Friday, February 14, 2014

ITSM Cannot Live on Process Alone

I've received great feedback on my article, "Process Improvement is not Service Improvement". I was in the process of responding to a comment, when I realized the response probably needed its own article.

Process improvement is frequently, maybe even almost always, a component of service improvement. What I'm saying is that it's a bad idea to use process CSF's and KPIs as the desired outcome of an improvement project. I've come into client projects where the goal was something akin to "improve Problem Management to CMMI level 3". That's a noble purpose. The conversation might look like this.
Me:  What is your project goal?
Client:  To improve the services we provide to the business. 
Me:  Why do you need to improve services? Is there a specific business driver? 
Client:  Reach maturity level 3 in Problem Management. 
Me:  OK, how will you know when you've reached it? 
Client:  We have some internal targets set. Once we've reached those, we'll have an outside audit done. 
Me:  Great! What do you hope to achieve by doing this? 
Client:  I told you. CMMI level 3. 
Me:  No, what I mean is, what is the business driver causing you to do this now?
Client:  The CIO talked about SOX compliance. There was a finding in our internal audit that needs to be addressed.  
Me:  OK, so the business driver is the remediation of a SOX audit finding? 
Client:  Yes ... (Sigh) ... but our outcome is to reach CMMI level 3.
Then we discuss how maturity level 3 may have nothing to do with addressing SOX compliance. The client agrees with that, but says executives determined that CMMI level 3 would provide what they needed to remove the audit finding.

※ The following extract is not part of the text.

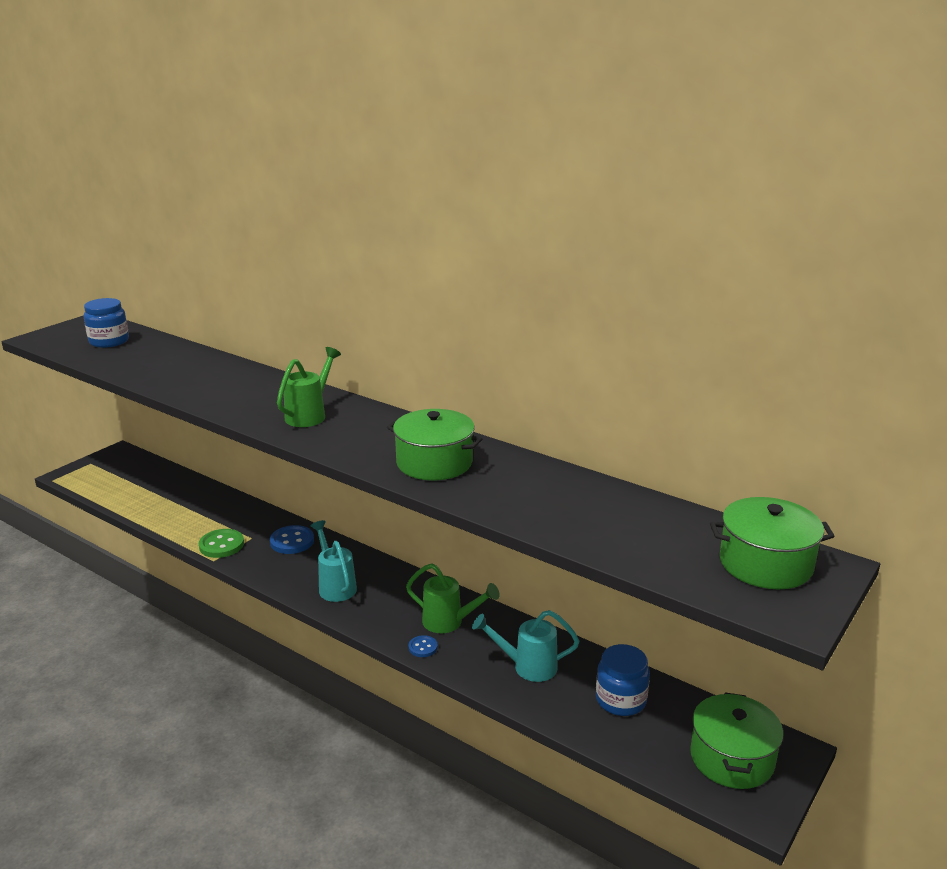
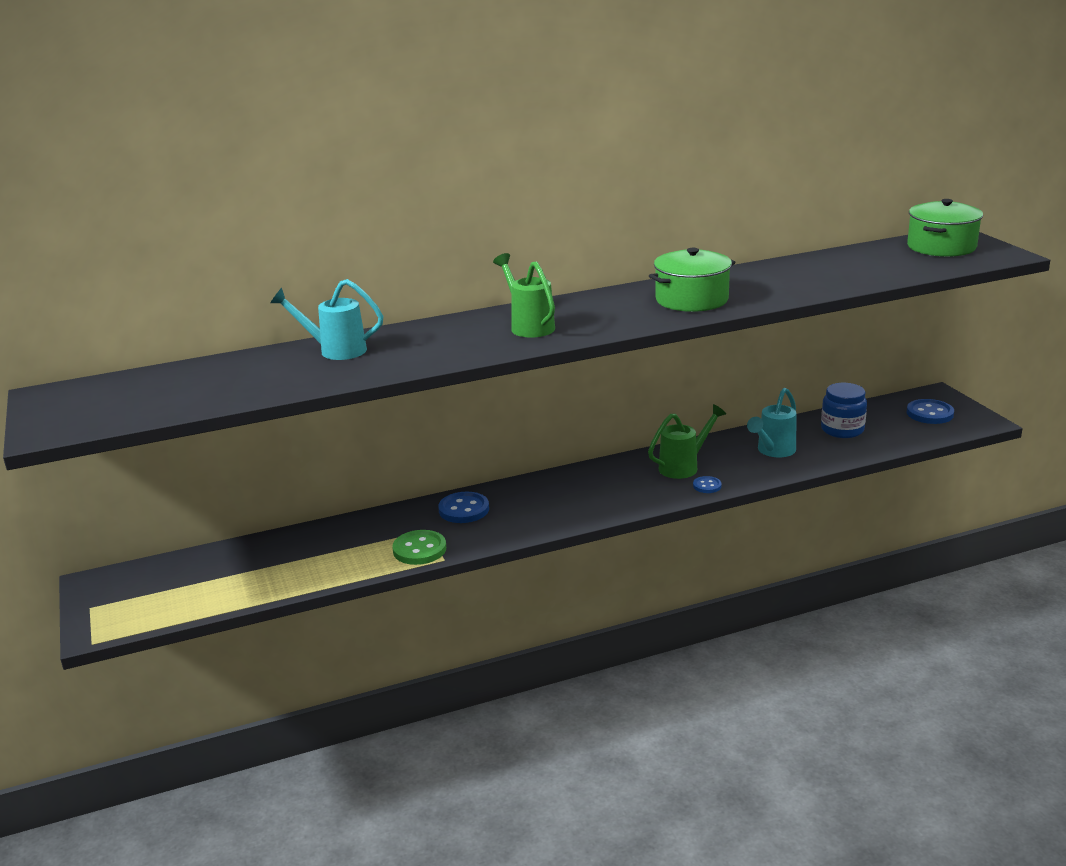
camera: 55 degrees left, 0 degrees up
blue jar [84,298,129,348] -> none
turquoise watering can [310,520,357,602] -> turquoise watering can moved to [270,279,384,360]
green pot [690,693,784,789] -> blue button [907,399,954,424]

OK, now we're getting somewhere. It turns out that HOW achieving level 3 remediates the audit finding was never shared with the project team. All they know is that they need to achieve level 3 to remediate an audit finding.

Does having a process success factor, reaching Problem Management level 3 maturity, inherently improve the service provided to the business? No. There's an excellent chance it will even increase the cost of providing services. If we're going to increase costs, there better be an inherently clear business purpose for doing so, and that purpose should clearly provide more benefit than the added costs.

How many different process changes could you implement in order to achieve CMMI level 3? What does it mean to achieve level 3? How do we know that the process changes put in place in order to reach level 3 will actually resolve the audit finding? It's possible that your process changes help you achieve level 3, but do not address the audit finding. This is a recipe for disaster. The "service improvement" effort is based on a process CSF, which was selected in order to meet a compliance issue, and we know that making the necessary process changes may not even resolve the compliance issue!

This isn't a unique example. Plug in terms like "reduce incidents", "improve SLA achievement %" or just about any other process based metric you want.

There is no direct correlation between achievement of the process goal and improvement of services provided to the business.


You might end up improving services, but you could just as easily increase costs of providing services with no business-visible improvement in those services.

Process improvement is almost always part of service improvement. They compliment each other very well, but they are not the same thing. Before embarking on any sort of service improvement program, whether it is continual or one-time, make sure the desired business value is clearly defined before you start defining any process CSFs or KPIs.

Failure to do so dooms your program before it even starts.